Sebanyak 75 pegawai Komisi Pemberantasan Korupsi (KPK) tak lolos tes wawasan kebangsaan (TWK) tidak dapat bekerja meski tetap berkantor. Itu dinilai merugikan keuangan negara.
Hal itu terjadi sejak penerbitan Surat Keputusan nomor 652 tahun 2021 yang meminta mereka menyerahkan tugas dan tanggung jawab ke atasan masing-masing.
"Sampai hari ini yang masuk [daftar] 75 [pegawai tak lolos TWK] sudah tidak bisa bekerja, walaupun mereka ke kantor," kata Direktur Pembinaan Jaringan Kerja Antar-Komisi dan Instansi (PJKAKI) KPK Sujanarko dalam wawancara di CNN Indonesia TV, Selasa (25/5) malam.
ADVERTISEMENT
SCROLL TO CONTINUE WITH CONTENT
Sujanarko juga merupakan salah satu pegawai yang masuk dalam daftar 75 pegawai yang tak lolos TWK. Menurut dia, selama ini dirinya bersama 74 pegawai lainnya juga sudah tidak mendapatkan akses informasi mengenai kinerja KPK.
Dia pribadi pun menyayangkan hal tersebut. Pasalnya, meski tidak bekerja, 75 pegawai tersebut masih tetap mendapat gaji.

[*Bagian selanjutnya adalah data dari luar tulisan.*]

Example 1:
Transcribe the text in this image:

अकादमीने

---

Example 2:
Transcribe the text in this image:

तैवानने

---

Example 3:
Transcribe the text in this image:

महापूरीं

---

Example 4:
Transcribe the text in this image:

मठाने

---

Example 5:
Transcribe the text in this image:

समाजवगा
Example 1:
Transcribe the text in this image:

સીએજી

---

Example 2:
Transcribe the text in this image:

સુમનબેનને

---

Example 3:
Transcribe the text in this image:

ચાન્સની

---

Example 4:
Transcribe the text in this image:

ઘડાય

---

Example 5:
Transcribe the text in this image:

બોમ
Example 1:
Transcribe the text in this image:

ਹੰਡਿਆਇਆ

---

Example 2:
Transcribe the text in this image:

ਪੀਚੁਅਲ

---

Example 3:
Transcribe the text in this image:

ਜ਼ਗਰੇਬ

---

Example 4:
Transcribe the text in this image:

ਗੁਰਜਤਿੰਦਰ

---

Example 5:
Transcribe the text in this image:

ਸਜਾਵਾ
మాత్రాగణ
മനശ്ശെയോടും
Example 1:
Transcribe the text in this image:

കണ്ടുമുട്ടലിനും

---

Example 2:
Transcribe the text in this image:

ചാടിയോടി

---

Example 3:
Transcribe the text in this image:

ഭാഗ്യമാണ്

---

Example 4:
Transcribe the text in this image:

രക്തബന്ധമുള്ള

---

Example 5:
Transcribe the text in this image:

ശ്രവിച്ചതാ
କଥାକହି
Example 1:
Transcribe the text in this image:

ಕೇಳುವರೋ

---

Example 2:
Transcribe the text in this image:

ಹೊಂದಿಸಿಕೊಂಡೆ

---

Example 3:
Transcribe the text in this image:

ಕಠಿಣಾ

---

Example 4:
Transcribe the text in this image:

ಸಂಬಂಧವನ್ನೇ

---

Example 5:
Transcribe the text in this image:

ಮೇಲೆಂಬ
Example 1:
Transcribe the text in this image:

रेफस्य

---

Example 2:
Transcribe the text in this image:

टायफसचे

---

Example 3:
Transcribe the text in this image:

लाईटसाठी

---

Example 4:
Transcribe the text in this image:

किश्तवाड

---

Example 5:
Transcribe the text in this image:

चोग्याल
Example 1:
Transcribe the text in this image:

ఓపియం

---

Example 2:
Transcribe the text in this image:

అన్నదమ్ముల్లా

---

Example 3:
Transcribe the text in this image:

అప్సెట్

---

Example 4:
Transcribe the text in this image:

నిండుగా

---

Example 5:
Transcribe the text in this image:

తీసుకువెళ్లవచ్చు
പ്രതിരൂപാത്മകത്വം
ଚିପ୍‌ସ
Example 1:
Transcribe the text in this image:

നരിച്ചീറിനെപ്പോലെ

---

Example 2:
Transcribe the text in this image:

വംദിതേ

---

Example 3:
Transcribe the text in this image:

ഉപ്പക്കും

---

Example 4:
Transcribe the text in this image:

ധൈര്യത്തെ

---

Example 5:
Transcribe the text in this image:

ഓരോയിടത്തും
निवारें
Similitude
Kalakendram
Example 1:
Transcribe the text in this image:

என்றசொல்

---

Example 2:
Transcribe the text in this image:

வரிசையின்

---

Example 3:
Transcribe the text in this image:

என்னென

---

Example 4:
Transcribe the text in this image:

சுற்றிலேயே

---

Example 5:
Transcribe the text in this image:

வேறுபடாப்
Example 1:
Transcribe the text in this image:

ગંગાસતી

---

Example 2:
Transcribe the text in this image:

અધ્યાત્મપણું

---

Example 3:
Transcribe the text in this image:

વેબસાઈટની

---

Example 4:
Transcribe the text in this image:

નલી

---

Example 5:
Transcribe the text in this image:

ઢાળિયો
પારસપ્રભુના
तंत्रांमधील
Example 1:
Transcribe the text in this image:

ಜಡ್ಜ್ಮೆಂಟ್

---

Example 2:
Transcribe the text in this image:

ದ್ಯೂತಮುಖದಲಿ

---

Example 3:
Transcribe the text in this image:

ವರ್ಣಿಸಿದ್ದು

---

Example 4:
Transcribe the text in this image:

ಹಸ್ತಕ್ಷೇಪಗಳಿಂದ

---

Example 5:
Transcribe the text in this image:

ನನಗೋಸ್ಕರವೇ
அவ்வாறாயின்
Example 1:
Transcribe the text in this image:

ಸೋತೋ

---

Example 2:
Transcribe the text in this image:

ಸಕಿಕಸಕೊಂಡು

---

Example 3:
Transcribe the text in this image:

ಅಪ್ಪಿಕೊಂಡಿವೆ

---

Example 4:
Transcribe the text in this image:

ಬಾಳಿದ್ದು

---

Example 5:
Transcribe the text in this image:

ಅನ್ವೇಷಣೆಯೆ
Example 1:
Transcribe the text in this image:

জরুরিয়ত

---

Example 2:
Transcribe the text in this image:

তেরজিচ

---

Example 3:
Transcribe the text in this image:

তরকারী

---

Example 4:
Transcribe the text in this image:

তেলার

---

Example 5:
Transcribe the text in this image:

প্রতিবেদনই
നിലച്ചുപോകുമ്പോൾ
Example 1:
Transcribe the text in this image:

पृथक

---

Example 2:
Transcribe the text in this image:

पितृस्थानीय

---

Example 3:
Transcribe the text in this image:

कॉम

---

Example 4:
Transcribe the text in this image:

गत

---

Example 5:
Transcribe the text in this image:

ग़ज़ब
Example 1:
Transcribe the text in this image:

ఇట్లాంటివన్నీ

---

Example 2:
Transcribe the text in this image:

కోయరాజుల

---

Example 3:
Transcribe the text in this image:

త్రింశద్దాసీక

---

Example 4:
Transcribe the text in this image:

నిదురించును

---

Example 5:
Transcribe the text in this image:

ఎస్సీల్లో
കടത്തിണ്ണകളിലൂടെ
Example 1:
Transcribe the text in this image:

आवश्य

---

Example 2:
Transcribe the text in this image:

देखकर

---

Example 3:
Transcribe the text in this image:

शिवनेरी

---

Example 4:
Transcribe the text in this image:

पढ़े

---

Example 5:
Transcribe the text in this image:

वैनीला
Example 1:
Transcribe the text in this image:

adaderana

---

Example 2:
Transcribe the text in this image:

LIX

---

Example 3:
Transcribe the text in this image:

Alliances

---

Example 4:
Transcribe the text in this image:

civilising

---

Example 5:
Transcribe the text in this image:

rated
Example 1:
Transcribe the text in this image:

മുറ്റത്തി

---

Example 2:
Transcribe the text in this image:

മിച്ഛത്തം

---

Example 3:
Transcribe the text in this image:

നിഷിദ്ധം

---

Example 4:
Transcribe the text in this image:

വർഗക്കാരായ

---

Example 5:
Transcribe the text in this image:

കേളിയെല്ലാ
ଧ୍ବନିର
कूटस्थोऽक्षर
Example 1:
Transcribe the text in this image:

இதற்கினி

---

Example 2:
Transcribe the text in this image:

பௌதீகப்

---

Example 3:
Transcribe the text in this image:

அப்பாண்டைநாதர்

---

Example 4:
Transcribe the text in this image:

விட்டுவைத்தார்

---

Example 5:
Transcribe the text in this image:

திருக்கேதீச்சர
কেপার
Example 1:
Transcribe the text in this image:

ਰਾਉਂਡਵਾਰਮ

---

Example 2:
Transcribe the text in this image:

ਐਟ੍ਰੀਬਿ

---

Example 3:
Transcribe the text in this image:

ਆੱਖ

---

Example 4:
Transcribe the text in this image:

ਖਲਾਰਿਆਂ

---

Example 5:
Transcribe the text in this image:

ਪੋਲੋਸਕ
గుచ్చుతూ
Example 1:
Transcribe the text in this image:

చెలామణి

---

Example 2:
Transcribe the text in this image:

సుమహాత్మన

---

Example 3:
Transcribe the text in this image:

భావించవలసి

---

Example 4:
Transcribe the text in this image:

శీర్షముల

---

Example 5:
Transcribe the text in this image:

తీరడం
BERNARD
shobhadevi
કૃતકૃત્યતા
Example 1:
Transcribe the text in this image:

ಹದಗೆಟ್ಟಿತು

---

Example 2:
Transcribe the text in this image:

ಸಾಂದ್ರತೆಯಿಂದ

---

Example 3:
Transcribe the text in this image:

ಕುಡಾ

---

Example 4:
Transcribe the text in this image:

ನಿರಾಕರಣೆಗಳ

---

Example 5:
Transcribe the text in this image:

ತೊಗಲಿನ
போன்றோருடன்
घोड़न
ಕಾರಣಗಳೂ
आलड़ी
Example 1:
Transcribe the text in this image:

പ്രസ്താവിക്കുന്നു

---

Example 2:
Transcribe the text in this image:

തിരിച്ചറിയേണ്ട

"Tetapi mereka tetap dibayar penuh. Menurut pandangan saya ini sudah kategorinya merugikan negara," ujarnya.
Atas penonaktifan mereka dari tanggung jawab di KPK, Sujanarko dan 74 pegawai lainnya pun mengadu ke Komnas HAM RI awal pekan ini. Komnas HAM disebut akan membentuk tim pemantauan dan penyelidikan terkait dugaan pelanggaran HAM dalam TWK KPK itu.
Para pegawai juga telah melakukan aduan ke Ombudsman RI soal dugaan maladministrasi pimpinan KPK pada pekan lalu.
"Sebagai informasi, kita akan terus berjuang dengan langkah-langkah legal sesuai dengan kaidah hukum, berjuang sehormat-hormatnya," ujar Sujanarko.
Polemik mengenai nasib puluhan pegawai KPK itu memasuki babak baru. Siang tadi, lima pimpinan KPK bersama Menteri Pendayagunaan Aparatur Negara dan Reformasi Birokrasi (Menpan-RB) Tjahjo Kumolo, dan Kepala BKN, Bima Haria Wibisana telah mengadakan rapat mengenai nasib puluhan pegawai yang tak lolos TWK secara maraton dari Selasa pagi hingga sore harinya.
Hasil rapat tersebut memutuskan, 51 dari 75 pegawai yang tak lolos TWK tak bisa lagi gabung KPK. Sementara, 24 masih dapat dimungkinkan untuk mengikuti pembinaan sebelum diangkat menjadi ASN.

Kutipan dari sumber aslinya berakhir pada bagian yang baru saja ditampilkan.